Role of polar localization of the silicon transporter OsLsi1 in metalloid uptake by rice roots

Abstract

Low silicon (Si) rice 1 (OsLsi1) is a key transporter mediating Si uptake in rice (Oryza sativa). It is polarly localized at the distal side of the root exodermis and endodermis. Although OsLsi1 is also permeable to other metalloids, such as boron (B), germanium (Ge), arsenic (As), antimony (Sb), and selenium (Se), the role of its polar localization in the uptake of these metalloids remains unclear. In this study, we investigated the role of OsLsi1 polar localization in metalloid uptake by examining transgenic rice plants expressing polarly or non-polarly localized OsLsi1 variants. Loss of OsLsi1 polar localization resulted in decreased accumulation of Ge, B, and As in shoots but increased Sb accumulation, while Se accumulation remained unaffected under normal conditions. Experiments with varying B concentrations revealed that B uptake is significantly lower at low B concentrations (0.3–3 μM) but higher at high B concentrations (300 μM) in plants expressing non-polarly localized OsLsi1, despite the similar B permeability of both OsLsi1 variants in Xenopus oocytes and their comparable protein abundance in roots.
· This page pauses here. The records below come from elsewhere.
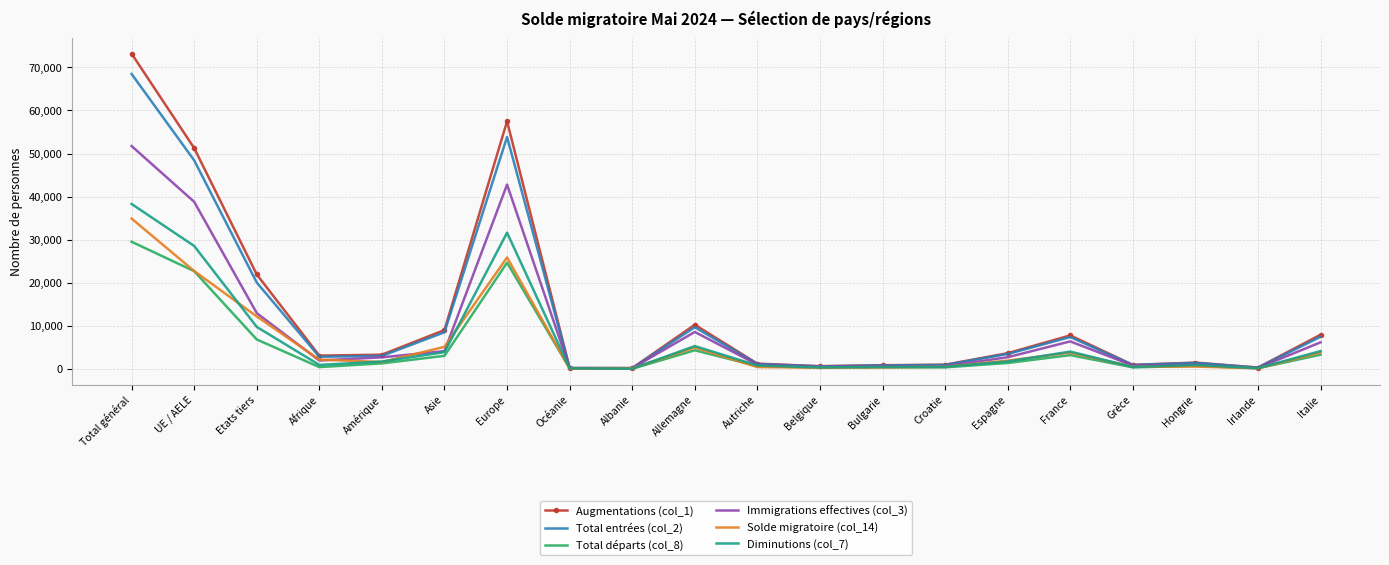

At which category is the sum across all series the highest?

Total général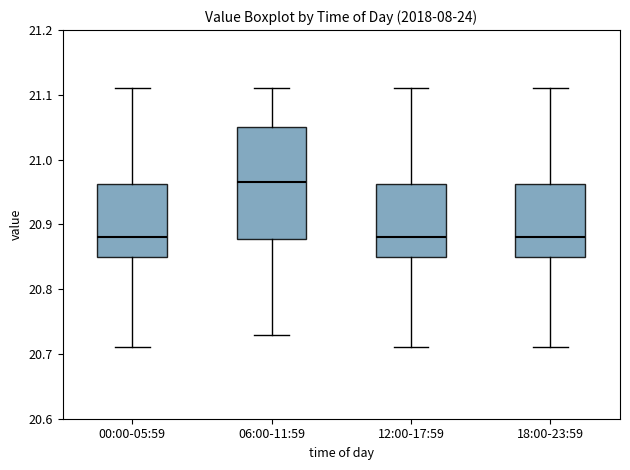

Which box is the tallest, from its lower edge to its upper edge?

06:00-11:59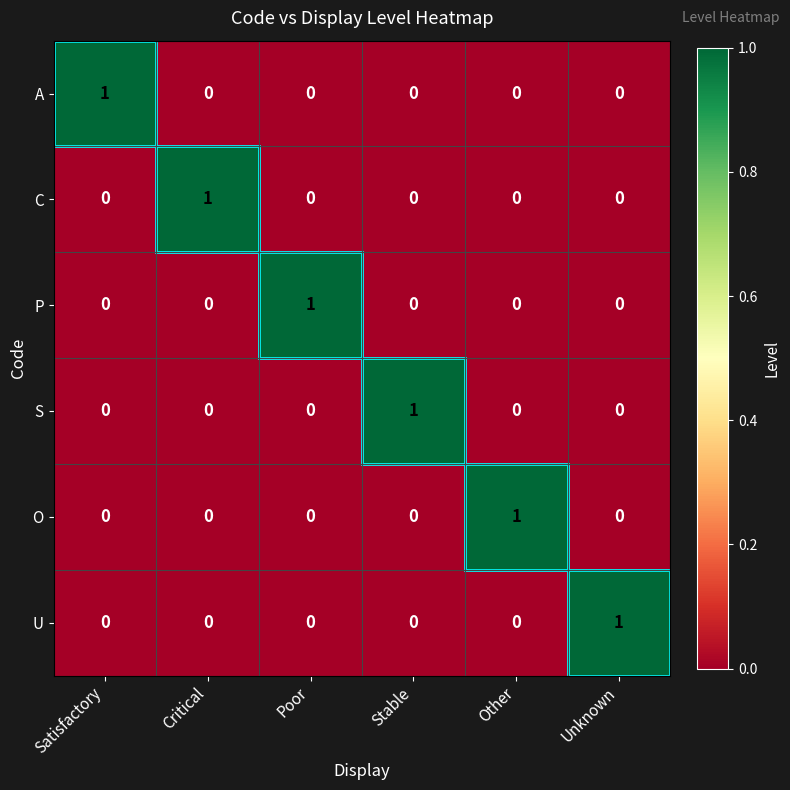

How many data points does each series have?

6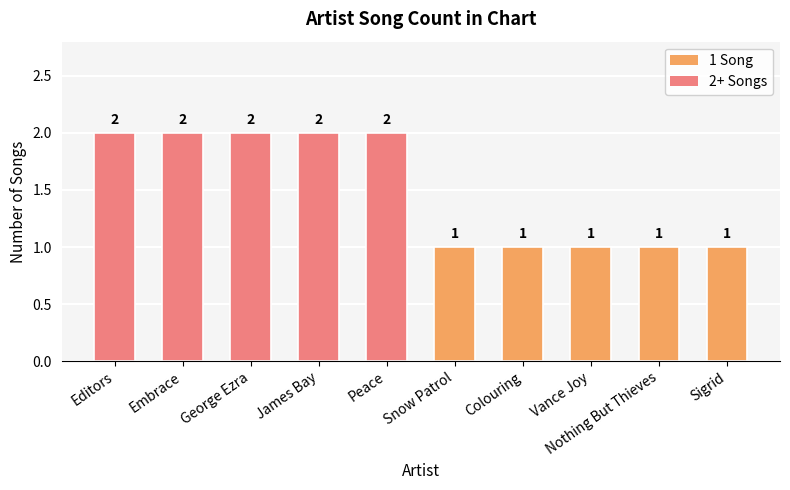

What is the label of the 9th bar from the right?

Embrace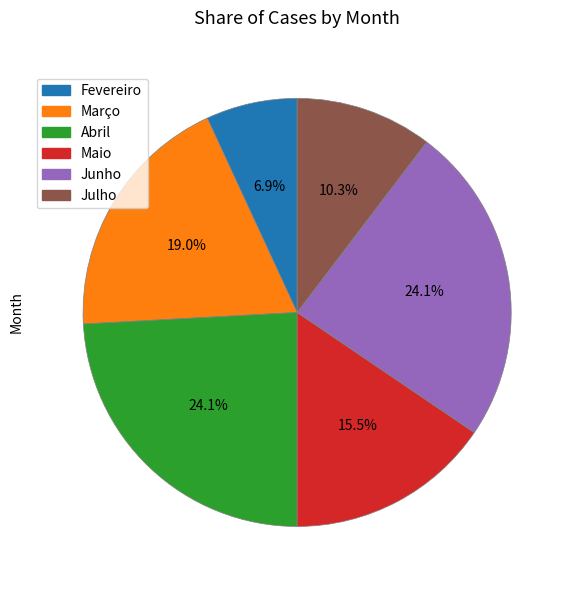

Is there any slice that represents more than half of the pie?

No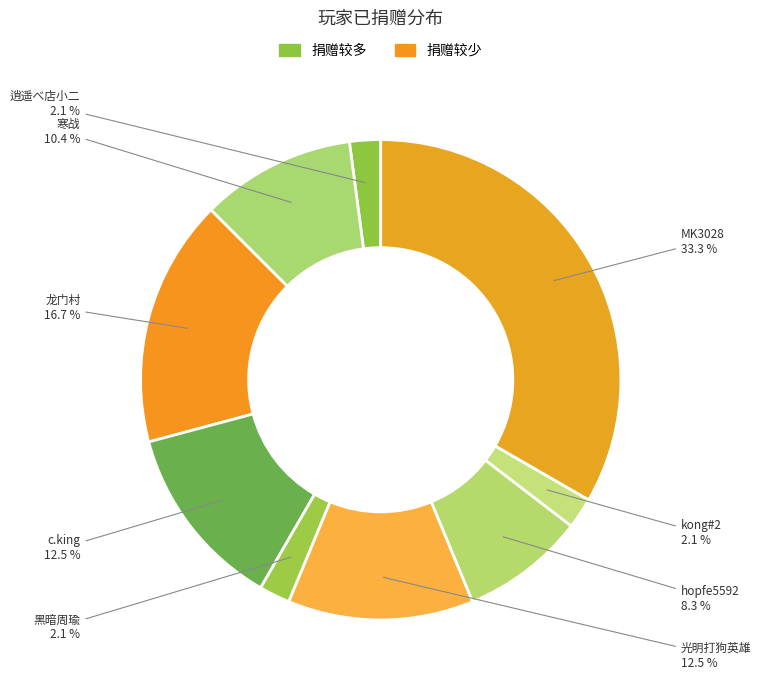

Which category has the biggest portion of the pie?

MK3028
Additionally, the loss of OsLsi1 polarity did not affect the abundance, localization, or high B-induced degradation of the borate transporter 1 (OsBOR1), an efflux transporter that cooperates with OsLsi1 for B uptake. Taken together, our findings demonstrate that the polar localization of OsLsi1 plays a critical role in regulating metalloid uptake, depending on the presence or absence of efflux transporters cooperating with OsLsi1.